■ What needs to be done
First find the line with "Poisson 1 |" in the entries below, then set down exactly every line through the line with "-0.005*** | -0.089*", that line included.

■ Exercise data
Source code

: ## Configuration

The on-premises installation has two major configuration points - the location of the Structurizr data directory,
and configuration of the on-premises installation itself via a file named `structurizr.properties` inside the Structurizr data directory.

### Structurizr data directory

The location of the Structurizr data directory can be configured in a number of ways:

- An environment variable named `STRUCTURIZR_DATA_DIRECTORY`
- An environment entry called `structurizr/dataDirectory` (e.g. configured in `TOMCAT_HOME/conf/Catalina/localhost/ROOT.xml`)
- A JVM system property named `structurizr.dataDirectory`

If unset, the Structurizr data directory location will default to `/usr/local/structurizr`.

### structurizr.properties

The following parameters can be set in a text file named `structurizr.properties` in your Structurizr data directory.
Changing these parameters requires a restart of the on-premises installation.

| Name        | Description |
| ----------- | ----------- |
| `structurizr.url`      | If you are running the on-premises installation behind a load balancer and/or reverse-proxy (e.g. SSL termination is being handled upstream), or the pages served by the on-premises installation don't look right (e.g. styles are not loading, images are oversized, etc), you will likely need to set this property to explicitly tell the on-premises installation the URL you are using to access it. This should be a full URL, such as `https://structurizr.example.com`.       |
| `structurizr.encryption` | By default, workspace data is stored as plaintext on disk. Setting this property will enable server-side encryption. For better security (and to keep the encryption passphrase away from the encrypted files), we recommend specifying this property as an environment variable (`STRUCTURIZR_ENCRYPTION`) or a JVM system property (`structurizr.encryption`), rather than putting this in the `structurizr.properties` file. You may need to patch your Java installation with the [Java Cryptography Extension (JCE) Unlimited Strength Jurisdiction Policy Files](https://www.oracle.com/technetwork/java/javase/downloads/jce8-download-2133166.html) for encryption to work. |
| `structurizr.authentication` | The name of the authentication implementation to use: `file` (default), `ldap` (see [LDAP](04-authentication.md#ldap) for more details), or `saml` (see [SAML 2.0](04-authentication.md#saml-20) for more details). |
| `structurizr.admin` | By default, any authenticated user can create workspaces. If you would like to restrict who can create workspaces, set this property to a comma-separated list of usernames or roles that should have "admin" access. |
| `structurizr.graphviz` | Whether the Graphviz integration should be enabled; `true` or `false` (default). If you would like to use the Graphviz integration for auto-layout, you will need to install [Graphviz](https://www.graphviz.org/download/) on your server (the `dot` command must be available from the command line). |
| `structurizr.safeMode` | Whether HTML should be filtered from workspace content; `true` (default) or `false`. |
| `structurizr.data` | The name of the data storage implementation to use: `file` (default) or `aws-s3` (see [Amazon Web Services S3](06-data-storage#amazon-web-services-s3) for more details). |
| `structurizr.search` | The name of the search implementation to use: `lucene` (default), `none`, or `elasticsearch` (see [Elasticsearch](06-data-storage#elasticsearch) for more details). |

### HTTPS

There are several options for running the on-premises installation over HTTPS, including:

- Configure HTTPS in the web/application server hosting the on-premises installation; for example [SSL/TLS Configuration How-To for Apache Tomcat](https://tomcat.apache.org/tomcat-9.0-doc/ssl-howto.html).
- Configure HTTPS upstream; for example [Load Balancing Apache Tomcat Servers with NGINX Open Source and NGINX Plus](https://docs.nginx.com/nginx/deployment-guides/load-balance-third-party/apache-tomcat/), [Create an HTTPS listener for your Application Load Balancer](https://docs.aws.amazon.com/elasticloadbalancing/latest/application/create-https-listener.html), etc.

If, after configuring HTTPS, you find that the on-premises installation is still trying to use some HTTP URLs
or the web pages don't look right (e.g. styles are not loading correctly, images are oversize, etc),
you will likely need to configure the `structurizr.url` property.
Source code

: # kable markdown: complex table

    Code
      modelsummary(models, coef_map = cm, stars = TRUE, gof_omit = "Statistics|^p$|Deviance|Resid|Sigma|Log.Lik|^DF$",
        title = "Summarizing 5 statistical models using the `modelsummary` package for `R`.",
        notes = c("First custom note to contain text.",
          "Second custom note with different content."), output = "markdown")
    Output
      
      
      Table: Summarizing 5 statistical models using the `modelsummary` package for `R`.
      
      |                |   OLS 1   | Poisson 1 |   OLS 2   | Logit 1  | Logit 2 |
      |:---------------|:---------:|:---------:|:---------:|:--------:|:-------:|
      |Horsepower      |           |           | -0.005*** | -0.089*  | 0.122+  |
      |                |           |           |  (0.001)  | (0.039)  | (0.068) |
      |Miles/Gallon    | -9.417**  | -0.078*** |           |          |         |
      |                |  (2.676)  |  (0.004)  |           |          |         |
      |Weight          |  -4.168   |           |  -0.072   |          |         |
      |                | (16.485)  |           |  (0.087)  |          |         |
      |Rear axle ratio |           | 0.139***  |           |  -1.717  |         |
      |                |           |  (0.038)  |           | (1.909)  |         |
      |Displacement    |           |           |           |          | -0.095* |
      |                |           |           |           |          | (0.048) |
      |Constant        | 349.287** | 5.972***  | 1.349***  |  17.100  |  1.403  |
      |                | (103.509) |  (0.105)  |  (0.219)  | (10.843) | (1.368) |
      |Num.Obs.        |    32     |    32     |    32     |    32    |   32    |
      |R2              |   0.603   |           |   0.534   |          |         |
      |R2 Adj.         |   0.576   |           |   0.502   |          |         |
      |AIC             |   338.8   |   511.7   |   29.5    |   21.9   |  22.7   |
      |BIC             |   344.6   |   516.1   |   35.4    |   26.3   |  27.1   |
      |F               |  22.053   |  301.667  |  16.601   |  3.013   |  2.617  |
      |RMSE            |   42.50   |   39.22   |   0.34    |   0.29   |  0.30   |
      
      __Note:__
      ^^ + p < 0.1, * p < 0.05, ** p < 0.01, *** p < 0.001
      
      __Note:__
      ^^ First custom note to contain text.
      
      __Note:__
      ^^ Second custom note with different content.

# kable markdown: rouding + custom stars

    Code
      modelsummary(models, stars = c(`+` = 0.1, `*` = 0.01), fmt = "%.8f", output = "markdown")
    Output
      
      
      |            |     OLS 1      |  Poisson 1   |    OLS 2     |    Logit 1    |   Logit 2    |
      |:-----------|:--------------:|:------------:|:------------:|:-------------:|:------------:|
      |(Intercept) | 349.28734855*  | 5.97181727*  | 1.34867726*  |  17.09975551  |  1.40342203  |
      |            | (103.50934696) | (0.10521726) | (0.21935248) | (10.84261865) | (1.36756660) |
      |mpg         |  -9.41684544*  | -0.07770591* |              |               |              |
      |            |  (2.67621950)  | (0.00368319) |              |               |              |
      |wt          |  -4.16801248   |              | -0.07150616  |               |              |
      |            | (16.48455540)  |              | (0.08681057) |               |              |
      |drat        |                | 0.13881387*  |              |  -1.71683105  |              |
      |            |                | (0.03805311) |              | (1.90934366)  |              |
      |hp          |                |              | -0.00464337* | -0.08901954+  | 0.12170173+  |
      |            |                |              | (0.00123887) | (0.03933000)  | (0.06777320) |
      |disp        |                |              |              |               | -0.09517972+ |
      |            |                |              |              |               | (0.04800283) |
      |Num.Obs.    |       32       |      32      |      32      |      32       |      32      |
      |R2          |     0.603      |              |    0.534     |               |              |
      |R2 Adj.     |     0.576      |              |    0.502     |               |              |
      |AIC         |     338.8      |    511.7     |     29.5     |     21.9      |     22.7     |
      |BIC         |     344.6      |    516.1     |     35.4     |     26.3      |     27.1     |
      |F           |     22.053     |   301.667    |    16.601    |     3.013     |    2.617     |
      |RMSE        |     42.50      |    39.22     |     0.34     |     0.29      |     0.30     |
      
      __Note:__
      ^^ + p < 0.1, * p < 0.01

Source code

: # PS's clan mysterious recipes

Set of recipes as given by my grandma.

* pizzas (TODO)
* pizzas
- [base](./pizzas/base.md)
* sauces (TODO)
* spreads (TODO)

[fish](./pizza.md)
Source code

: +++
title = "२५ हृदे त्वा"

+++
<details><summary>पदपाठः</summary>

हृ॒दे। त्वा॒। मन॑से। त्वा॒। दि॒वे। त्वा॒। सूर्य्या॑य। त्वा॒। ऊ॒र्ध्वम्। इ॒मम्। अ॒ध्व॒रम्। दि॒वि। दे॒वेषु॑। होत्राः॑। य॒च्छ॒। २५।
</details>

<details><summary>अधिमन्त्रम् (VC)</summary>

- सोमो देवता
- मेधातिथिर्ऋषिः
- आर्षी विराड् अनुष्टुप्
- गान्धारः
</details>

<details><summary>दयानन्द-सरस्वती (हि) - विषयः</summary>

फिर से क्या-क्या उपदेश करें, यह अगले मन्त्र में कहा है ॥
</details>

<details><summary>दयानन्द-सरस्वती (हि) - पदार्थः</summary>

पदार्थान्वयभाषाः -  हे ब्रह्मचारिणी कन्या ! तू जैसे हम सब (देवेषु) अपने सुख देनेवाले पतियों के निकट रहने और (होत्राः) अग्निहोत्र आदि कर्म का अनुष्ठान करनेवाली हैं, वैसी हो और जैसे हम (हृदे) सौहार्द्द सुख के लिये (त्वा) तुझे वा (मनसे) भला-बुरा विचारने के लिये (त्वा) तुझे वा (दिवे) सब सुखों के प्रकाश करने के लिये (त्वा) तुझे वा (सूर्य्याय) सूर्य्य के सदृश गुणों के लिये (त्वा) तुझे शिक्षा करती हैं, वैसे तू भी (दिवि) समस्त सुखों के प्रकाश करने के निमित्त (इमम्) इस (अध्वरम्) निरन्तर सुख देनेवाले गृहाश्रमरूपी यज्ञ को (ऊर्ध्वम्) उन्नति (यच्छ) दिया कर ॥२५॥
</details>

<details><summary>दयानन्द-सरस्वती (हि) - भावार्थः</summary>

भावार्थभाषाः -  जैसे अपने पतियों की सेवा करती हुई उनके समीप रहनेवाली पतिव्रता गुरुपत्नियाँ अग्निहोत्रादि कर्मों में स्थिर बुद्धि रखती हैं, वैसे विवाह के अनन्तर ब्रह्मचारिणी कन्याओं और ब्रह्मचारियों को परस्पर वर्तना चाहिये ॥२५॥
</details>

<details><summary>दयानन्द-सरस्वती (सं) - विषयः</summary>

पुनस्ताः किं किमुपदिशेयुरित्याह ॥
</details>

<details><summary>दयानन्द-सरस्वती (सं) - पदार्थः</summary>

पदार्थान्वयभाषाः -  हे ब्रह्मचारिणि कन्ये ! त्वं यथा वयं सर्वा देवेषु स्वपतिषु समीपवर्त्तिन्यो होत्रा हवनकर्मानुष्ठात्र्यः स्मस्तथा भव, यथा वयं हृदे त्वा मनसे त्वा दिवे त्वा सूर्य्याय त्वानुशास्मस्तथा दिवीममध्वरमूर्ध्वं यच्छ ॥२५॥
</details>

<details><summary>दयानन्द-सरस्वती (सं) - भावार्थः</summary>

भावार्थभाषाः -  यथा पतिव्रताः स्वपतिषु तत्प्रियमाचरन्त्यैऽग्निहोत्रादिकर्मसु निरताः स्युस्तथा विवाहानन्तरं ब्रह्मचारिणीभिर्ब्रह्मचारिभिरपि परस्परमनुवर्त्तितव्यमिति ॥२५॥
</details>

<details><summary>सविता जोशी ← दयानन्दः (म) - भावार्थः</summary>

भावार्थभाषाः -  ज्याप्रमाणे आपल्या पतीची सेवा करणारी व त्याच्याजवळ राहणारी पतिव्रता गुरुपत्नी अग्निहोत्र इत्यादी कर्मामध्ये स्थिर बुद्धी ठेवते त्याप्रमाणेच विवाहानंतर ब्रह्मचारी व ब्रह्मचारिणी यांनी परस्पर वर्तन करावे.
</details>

■ Answer for the task
      |                |   OLS 1   | Poisson 1 |   OLS 2   | Logit 1  | Logit 2 |
      |:---------------|:---------:|:---------:|:---------:|:--------:|:-------:|
      |Horsepower      |           |           | -0.005*** | -0.089*  | 0.122+  |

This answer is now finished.